Dr. H. Clifford Lane, clinical director of Dr. Fauci’s National Institute of Allergy and Infectious Diseases at the NIH, said that while scientists can gain insight into people who have been vaccinated, a traditional clinical trial would provide a clearer picture.

“I can understand doing this as long as it is very clear why you are doing it,” he said of the intradermal strategy. “The question is, how can we stretch current stocks without significantly compromising performance?”

The next question is how well the vaccine will actually work. It was approved in 2019 for use against both monkey pox and smallpox, after studies showed that it elicited a stronger immune response than the earlier vaccine. The drug itself was approved because it was beneficial over an even earlier vaccine, federal officials said.

Monkey pox is rarely fatal and no deaths have been reported in the United States. Symptoms usually disappear within two to four weeks. But with the outbreak that has risen from eight reported cases in late May to 7,510 now, the administration is trying to improve vaccination rates and the availability of testing and treatments.
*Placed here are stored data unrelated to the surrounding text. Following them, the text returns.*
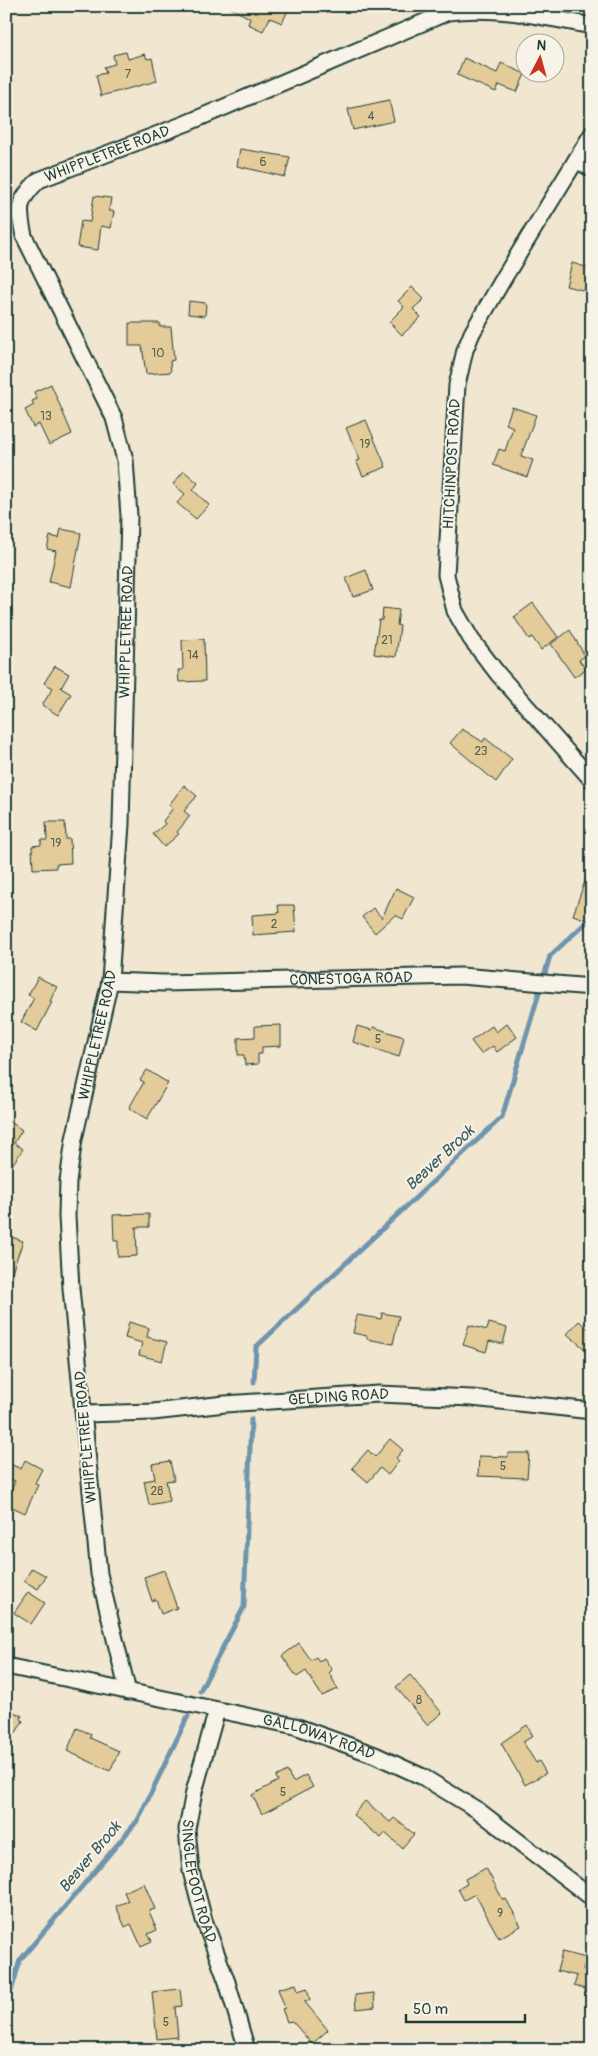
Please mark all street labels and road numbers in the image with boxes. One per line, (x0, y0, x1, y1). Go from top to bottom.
street label: WHIPPLETREE ROAD (42, 121, 172, 187)
street label: HITCHINPOST ROAD (439, 398, 465, 530)
street label: WHIPPLETREE ROAD (115, 565, 137, 698)
street label: CONESTOGA ROAD (289, 968, 413, 990)
street label: WHIPPLETREE ROAD (74, 970, 120, 1102)
street label: WHIPPLETREE ROAD (71, 1370, 101, 1504)
street label: GELDING ROAD (287, 1384, 389, 1409)
street label: GALLOWAY ROAD (261, 1710, 378, 1764)
street label: SINGLEFOOT ROAD (177, 1817, 221, 1945)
At the moment, the epidemic is almost entirely confined to men who have sex with men, and those who have multiple partners are considered particularly at risk. But so far, five cases involving children have been reported. On Friday, the Illinois Department of Public Health announced that an adult working in a kindergarten had tested positive for monkey pox and that children and other staff members were being tested there.

The announcement on Thursday of a public health emergency allowed the federal government to speed up the monkey pox investigation and approve subsidies, but did not invoke the FDA’s emergency powers. Changing the injection mode would require a second type of fallback, giving the Food and Drug Administration more flexibility to authorize emergency use.
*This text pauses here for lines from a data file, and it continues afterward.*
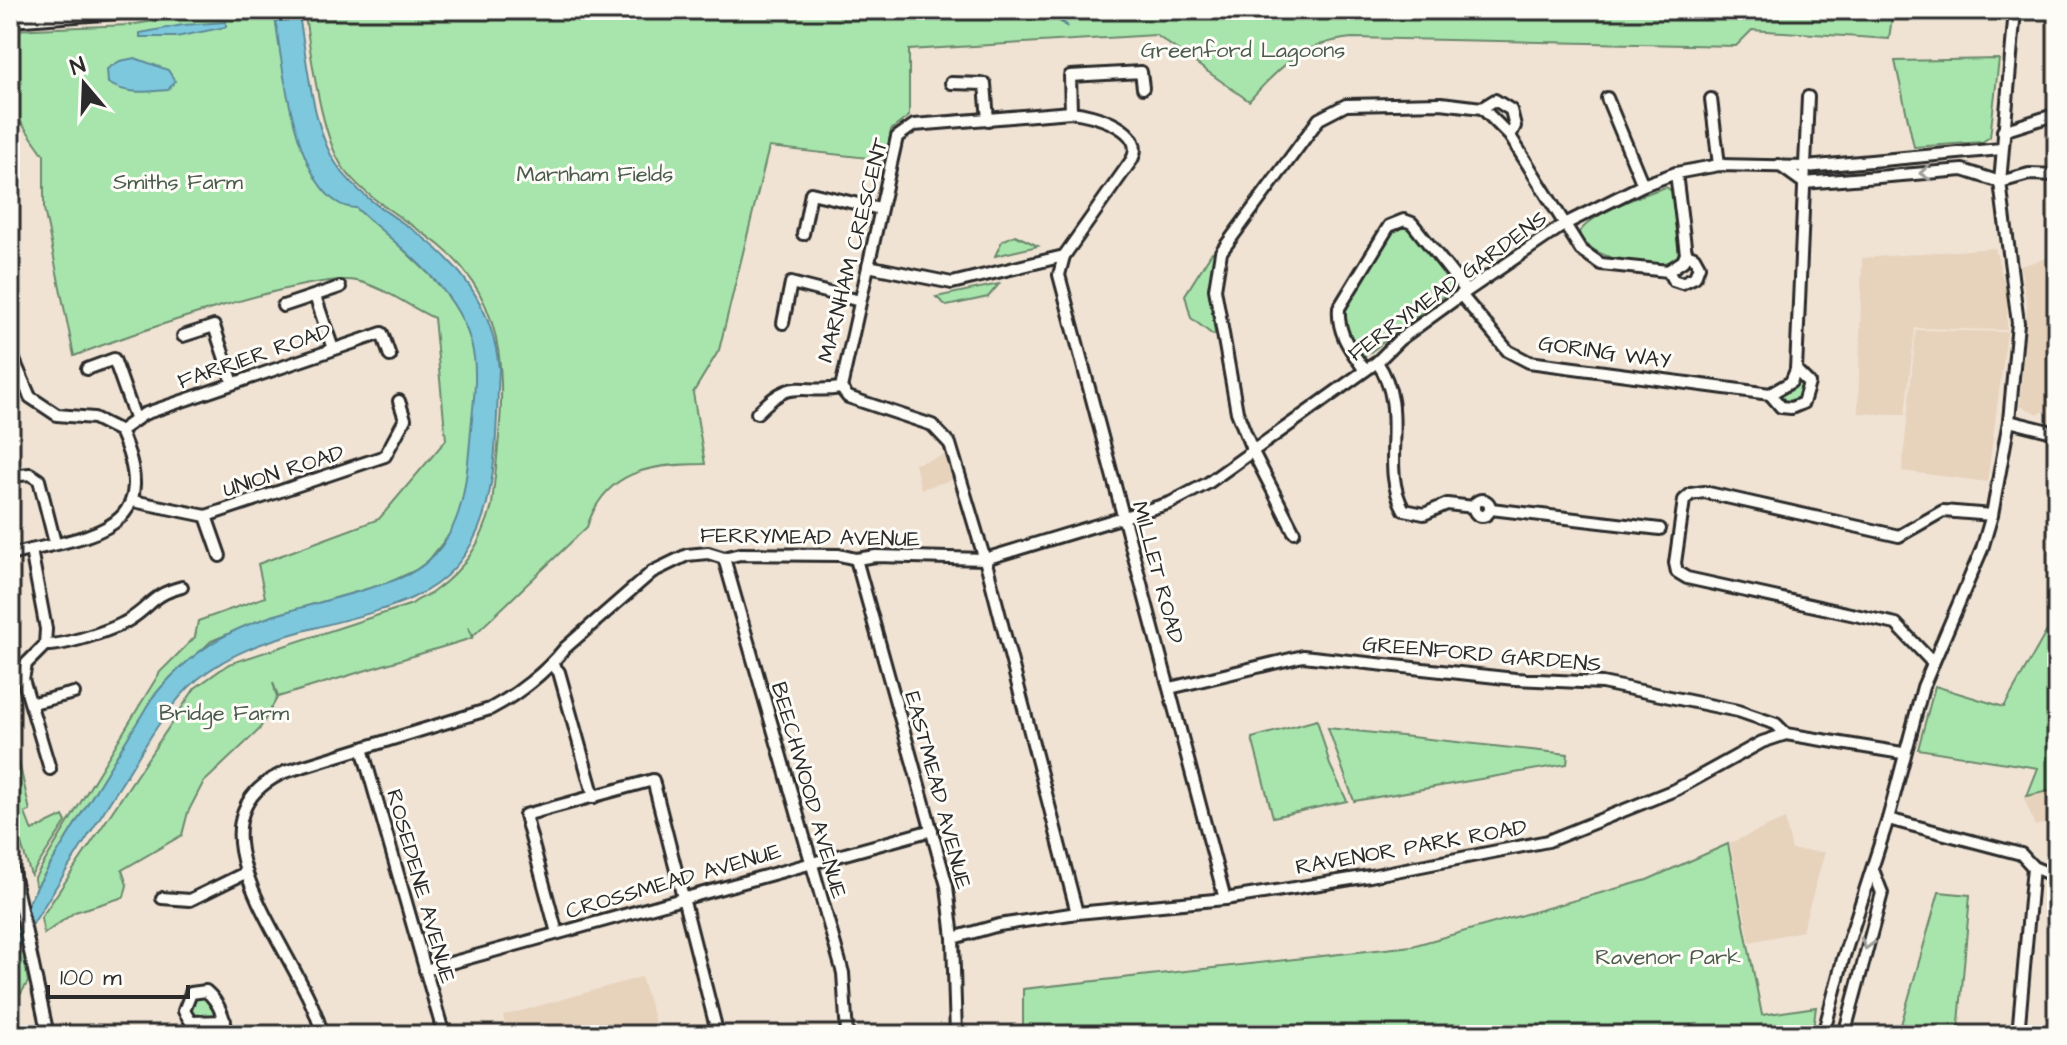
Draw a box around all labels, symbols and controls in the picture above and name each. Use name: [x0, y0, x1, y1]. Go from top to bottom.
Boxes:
park label: Greenford Lagoons: [1141, 35, 1345, 67]
north arrow: [44, 44, 124, 124]
text: N: [66, 50, 90, 83]
street label: MARNHAM CRESCENT: [811, 134, 896, 366]
park label: Marnham Fields: [517, 159, 673, 190]
one-way arrow: [1918, 164, 1931, 181]
park label: Smiths Farm: [113, 167, 243, 198]
street label: FERRYMEAD GARDENS: [1342, 203, 1554, 369]
street label: FARRIER ROAD: [174, 316, 335, 397]
street label: GORING WAY: [1537, 328, 1673, 377]
street label: UNION ROAD: [219, 437, 348, 506]
street label: MILLET ROAD: [1124, 498, 1191, 647]
street label: FERRYMEAD AVENUE: [700, 520, 920, 555]
street label: GREENFORD GARDENS: [1361, 629, 1603, 680]
street label: BEECHWOOD AVENUE: [763, 679, 854, 902]
street label: EASTMEAD AVENUE: [896, 688, 979, 893]
park label: Bridge Farm: [159, 698, 289, 730]
street label: ROSEDENE AVENUE: [378, 786, 463, 987]
street label: RAVENOR PARK ROAD: [1293, 812, 1529, 883]
street label: CROSSMEAD AVENUE: [562, 836, 785, 927]
one-way arrow: [1860, 937, 1876, 951]
park label: Ravenor Park: [1595, 942, 1741, 973]
scale bar: [48, 949, 188, 999]
text: 100 m: [60, 961, 122, 995]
Federal regulators can issue emergency product approvals if they believe that the potential benefits outweigh the potential risks. At the start of the coronavirus pandemic, the Trump administration issued the same type of contingency declaration, allowing the FDA to release Covid-19 vaccines to Americans months before full regulatory approval was granted.

FDA commissioner Dr Califf said on Thursday that regulators would continue to ensure that the vaccine would be delivered in a safe and effective manner. He said regulators would likely decide in the next few days whether to apply the intradermal strategy, but that “it looks good now” – a comment that some outside experts said seemed to precede the considerations of career regulators.

Emily Cochrane and Tracy Tully contributed to reporting.